龙舞诱导道,“听说罗亨当年想要收养晓蝶的原因是,她长得像自己的初恋。”
“他放弃!”倪郝氏骂道,“芷兰怎么算是她的初恋!都是他一厢情愿!”
“芷兰?她是?”
陈汉叹息,“倪芷兰,她的大女儿,不过在18岁的时候就因病去世了,她和晓蝶长得很像,罗亨好像追求过她。”
龙舞点点头,心中也多了一层悲戚的阴霾,这郝老太太着实是人生艰难啊,女儿病死,儿子儿媳也意外去世,如果最疼爱的孙女也没了,那该是何等的晚景凄凉啊。
跳过罗亨这个小插曲,龙舞继续讲述晓蝶被白氏夫妇收养,并在城都度过了一段幸福的时光。
“可惜好景不长,在她刚上初中的时候,养母重病,养父受伤,也相继离世,晓蝶再次进入福利院,并拒绝了所有人收养的请求。”

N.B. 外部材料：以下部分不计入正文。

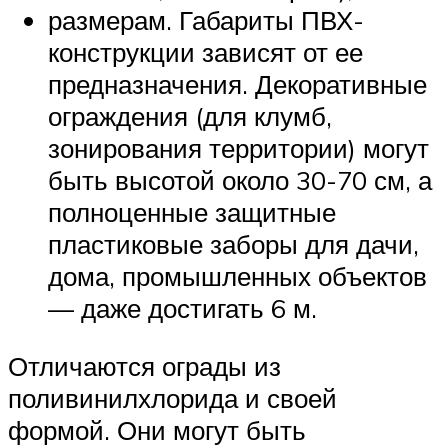
размерам. Габариты ПВХ-
конструкции зависят от ее
предназначения. Декоративные
ограждения (для клумб,
зонирования территории) могут
быть высотой около 30-70 см, а
полноценные защитные
пластиковые заборы для дачи,
дома, промышленных объектов
— даже достигать 6 м.
Отличаются ограды из
поливинилхлорида и своей
формой. Они могут быть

桌子下的垃圾桶已经满是纸巾了,倪郝氏感觉自己的眼泪都要流干了,眼睛甚至有些涩涩的感觉。
好在后面就没什么煽情段落了,二次进入孤儿院的晓蝶像是开挂了一般,成为四汌省的高考状元,以绝对优势进入青华读书。
“大学期间她获得了数学和心理学双学士,我也曾在青华心理学读研,我们有一个共同的老师,所以也算是师姐妹了。”

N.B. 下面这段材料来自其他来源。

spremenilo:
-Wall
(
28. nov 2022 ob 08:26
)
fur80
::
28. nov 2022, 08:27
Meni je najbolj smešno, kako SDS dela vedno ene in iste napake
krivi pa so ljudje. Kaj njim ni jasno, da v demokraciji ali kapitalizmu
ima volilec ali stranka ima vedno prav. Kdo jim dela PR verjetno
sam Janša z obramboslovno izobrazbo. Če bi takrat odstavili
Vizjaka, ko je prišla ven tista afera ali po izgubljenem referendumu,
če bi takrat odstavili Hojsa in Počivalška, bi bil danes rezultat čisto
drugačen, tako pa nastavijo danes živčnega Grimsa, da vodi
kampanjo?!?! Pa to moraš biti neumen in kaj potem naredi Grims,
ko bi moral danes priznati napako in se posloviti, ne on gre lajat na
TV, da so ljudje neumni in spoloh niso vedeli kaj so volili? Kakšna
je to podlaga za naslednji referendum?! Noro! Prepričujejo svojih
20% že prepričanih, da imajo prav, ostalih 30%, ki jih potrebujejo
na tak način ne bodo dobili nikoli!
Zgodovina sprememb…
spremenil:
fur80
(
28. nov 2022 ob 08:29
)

陈汉笑对倪郝氏道,“你看,咱家孩子多了不起啊,在逆境中也能茁壮成长。”
倪郝氏笑不出来,她宁愿孙女是一个平庸的富二代,也不希望她经历那些噩梦般的挫折。
“那她和她那个丈夫是怎么走到一起的呢?”倪郝氏问了一个她很关心的感情问题。
“沈赋大学毕业后响应国家号召,到了西疆支教,回来后就认识了晓蝶,哦,他外甥女是晓蝶的同学兼闺蜜,应该是这么认识的。”
“就是那个个子高高的有点黑的姑娘。”陈汉解释道。
倪郝氏勉为其难地叹了口气,“也算知根知底吧,就是太早了。”
在她眼中,21岁的孩子应该还在念大学,怎么可以结婚呢,就比如倪焰,其实她现在还是一名大学生,目前大四在读。
等倪郝氏喝完杯中茶,消化了一阵后,龙舞开口道,“刚刚是您问我的,现在轮到我问您了,希望您能如实回答,这或许对你们的相认有帮助。”
对视一眼,龙舞道,“请问您有孙女小时候的照片吗,麻烦出示一下。”
“没有。”
“怎么会没有?”
“之前不小心烧毁了。”
龙舞再问,“小时候您孙女住在哪里?”
“一般都是住在魔都,出事的那段时间其实是住在香江的。”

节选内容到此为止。